Oomphing the cake-house

All flour-based baked goods depend upon getting some gas, usually CO2 into the doughy matrix and expecting that this gas will expand in the oven and create an airy loft from the lumpen stodge. There are two ways to make this gas - biological or chemical - and biological has a far longer history. The biological method [as in hot-X buns R] uses microbes, chiefly yeast and Lactic acid bacteria (or indeed a SCOBY = Symbiotic Culture Of Bacteria and Yeast) to convert sugar into carbon dioxide and ethanol:

C6H12O6 → 2 C2H5OH + 2 CO2

Because it's a bio-process you need to be careful with the temperature: nothing much happens in the fridge but if you get too warm [40°C is positively hot in this context] the microbes will curl up and die. 25°C [our airing cupboard] is close to optimum.

The Blob has had A Lot to say about fermentation, so today we're going down the chemical rabbit hole. Interest sparked by a question from Dau.II aka Cookie "aluminium-free baking powder? isn't all baking powder alzheimer-free?". Which elicited an aside about the increasingly weak link between Aluminum and Alzheimer's. And then down the hole we go . . .

Pretty much all chemically induced CO2 involves sodium bicarbonate and acid = H+:

NaHCO3 + H+ → Na+ + CO2 + H2O

Trad Irish soda bread gets the acid from buttermilk or sour[ed] milk.
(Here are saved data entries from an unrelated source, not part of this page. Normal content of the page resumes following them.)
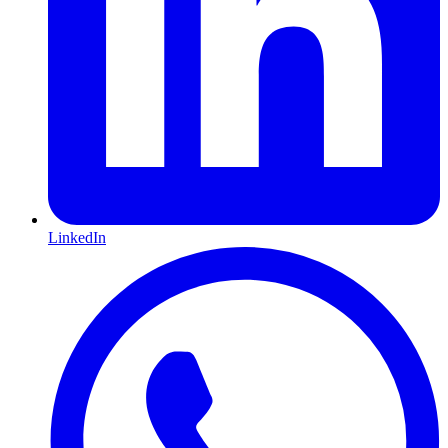
LinkedIn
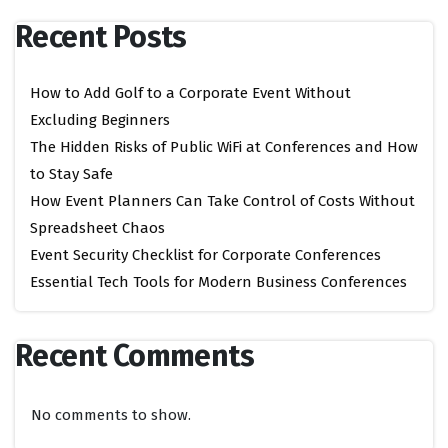
Recent Posts
How to Add Golf to a Corporate Event Without
Excluding Beginners
The Hidden Risks of Public WiFi at Conferences and How
to Stay Safe
How Event Planners Can Take Control of Costs Without
Spreadsheet Chaos
Event Security Checklist for Corporate Conferences
Essential Tech Tools for Modern Business Conferences
Recent Comments
No comments to show.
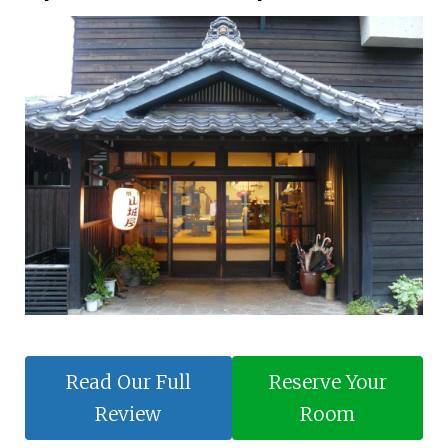
Read Our Full
Reserve Your
Review
Room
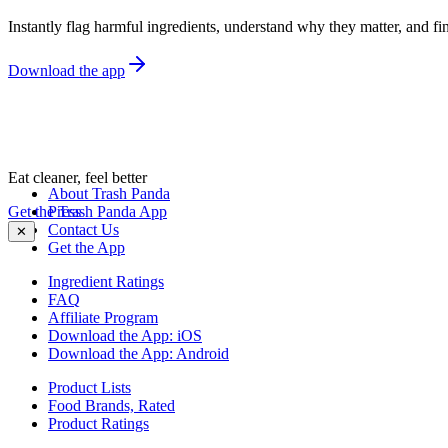
Instantly flag harmful ingredients, understand why they matter, and fin
Download the app
Eat cleaner, feel better
About Trash Panda
Get the Trash Panda App
Press
Contact Us
✕
Get the App
Ingredient Ratings
FAQ
Affiliate Program
Download the App: iOS
Download the App: Android
Product Lists
Food Brands, Rated
Product Ratings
The bicarb is added to the dry flour as a white powder and the wet acidic liquid a) swells the flour grains and sticks them together b) interacts with the tsp of bicarb in the mix to start fizzing c) also starts to breakdown the starch into its component sugars. Scones are essentially the same gig with the addition of butter [with options on sugar, raisins, grated cheese]. I guess, in a way, it's part biological and part chemical. They Say that, while yeast bread requires a lot of kneading to develop sheets of gluten to catch the rising CO2, soda-based products require a quicker mixing and into-the-oven before the CO2 leaves the matrix and settles on the kitchen floor - it is heavier than air. For scones, in recent years, I put the mass through a few [quick] rounds of roll-and-fold. This seems to give more loft to the scones, perhaps because regular air gets caught between the laminations and this is more grist to the heat causes gas to expand mill. For the same reason as minimize kneading and get cookin' soonest, you must pre-heat the oven.
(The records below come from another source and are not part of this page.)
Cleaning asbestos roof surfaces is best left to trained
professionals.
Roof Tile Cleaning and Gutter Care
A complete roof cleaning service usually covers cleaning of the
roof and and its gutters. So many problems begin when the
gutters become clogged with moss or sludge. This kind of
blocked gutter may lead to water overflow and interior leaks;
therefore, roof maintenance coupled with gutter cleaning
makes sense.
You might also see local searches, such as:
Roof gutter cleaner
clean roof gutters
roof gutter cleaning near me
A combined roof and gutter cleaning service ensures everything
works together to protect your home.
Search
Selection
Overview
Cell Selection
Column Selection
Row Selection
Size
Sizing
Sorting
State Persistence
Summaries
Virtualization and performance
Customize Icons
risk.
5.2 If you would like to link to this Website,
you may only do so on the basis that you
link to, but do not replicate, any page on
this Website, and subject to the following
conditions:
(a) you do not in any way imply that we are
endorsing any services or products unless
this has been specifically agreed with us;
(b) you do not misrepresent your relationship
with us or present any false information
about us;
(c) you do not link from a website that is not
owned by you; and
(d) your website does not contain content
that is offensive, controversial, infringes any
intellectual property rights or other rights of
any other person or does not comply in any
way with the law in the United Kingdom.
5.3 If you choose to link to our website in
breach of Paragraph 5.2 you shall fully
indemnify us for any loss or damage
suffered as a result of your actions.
But nobody in, say, England has easy access to buttermilk and sour milk is "p💀is💀n". The answer is to sell a wholly chemical product called baking powder, in which the acetic and lactic acid in the natural product is replaced with a crystalline chemical acid. In the old days this was often tartaric acid - often called cream of tartar or 2,3-dihydroxysuccinic acid = COOH(CHOH)2COOH and a filler like corn-starch or rice flour to soak up atmospheric water and prevent premature chemical reaction in the tin.Nowadays it is more likely disodium diphosphate Na2H2P2O7. Both of these acidic compounds have two fizzy H+s which will lever the CO2 from the bicarbonate . . . as soon as they get wet together.
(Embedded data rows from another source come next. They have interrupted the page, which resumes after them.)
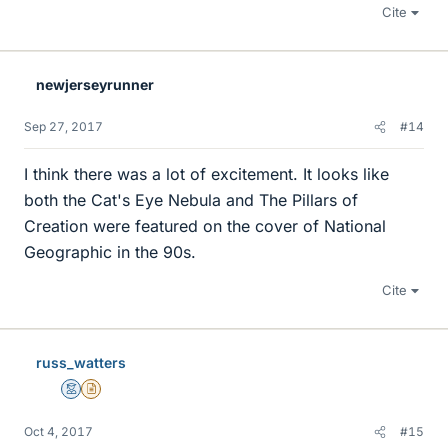
Cite
newjerseyrunner
Sep 27, 2017
#14
I think there was a lot of excitement. It looks like
both the Cat's Eye Nebula and The Pillars of
Creation were featured on the cover of National
Geographic in the 90s.
Cite
russ_watters
Mentor
Insights Author
Oct 4, 2017
#15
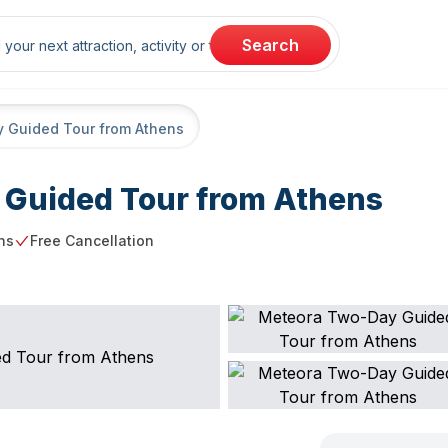
rch
Search
 Guided Tour from Athens
Guided Tour from Athens
ns
Free Cancellation
g point
Free Cancellation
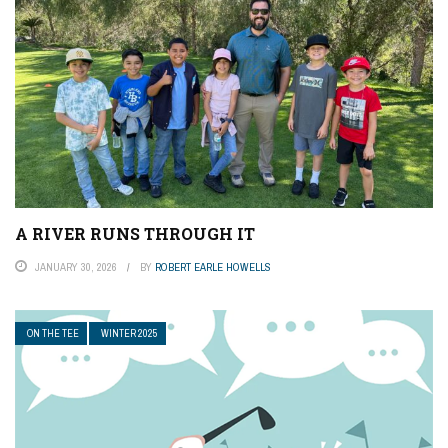
A RIVER RUNS THROUGH IT
JANUARY 30, 2026
BY
ROBERT EARLE HOWELLS
ON THE TEE
WINTER 2025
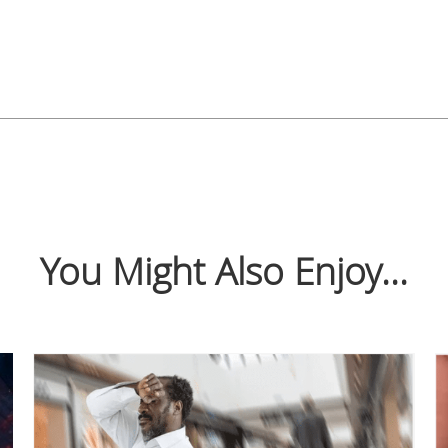
You Might Also Enjoy...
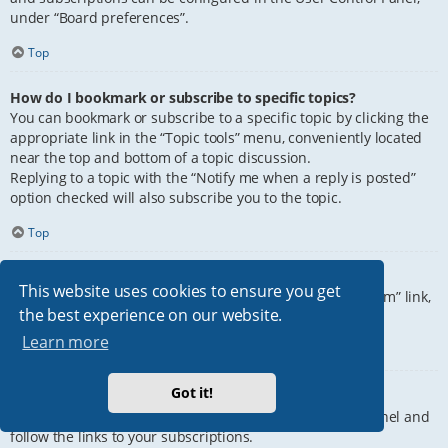
under “Board preferences”.
Top
How do I bookmark or subscribe to specific topics?
You can bookmark or subscribe to a specific topic by clicking the
appropriate link in the “Topic tools” menu, conveniently located
near the top and bottom of a topic discussion.
Replying to a topic with the “Notify me when a reply is posted”
option checked will also subscribe you to the topic.
Top
How do I subscribe to specific forums?
This website uses cookies to ensure you get
To subscribe to a specific forum, click the “Subscribe forum” link,
the best experience on our website.
at the bottom of page, upon entering the forum.
Learn more
Top
Got it!
How do I remove my subscriptions?
To remove your subscriptions, go to your User Control Panel and
follow the links to your subscriptions.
This early reactivity is not usually a problem if it's just me knocking up a batch of scones or Myrtle Allen make a lightning round of brown soda bread. But it's an awkward PITA for Mr Kipling producing enough artificial food-like cakes to feed the City of Bradford. The cake and bread industry called forth their food engineers to create SAP sodium aluminum phosphate = NaH14Al3(PO4)8 and/or Na3H15Al2(PO4)8 a monstrous relative of disodium diphosphate which only starts to work when external heat is applied. This means that an acre of baking trays can be assembled over some time in the Mr Kipling factory and all shifted into the oven together. This is much more efficient for fuel and labour. The jury is out on whether adding a load of aluminum to the diet of the nation to make Mr Kipling's shareholders even more money is an unalloyed good. The FDA categorizes SAP as GRAS - generally recognised as safe [whc Bloboprev].  YMMV?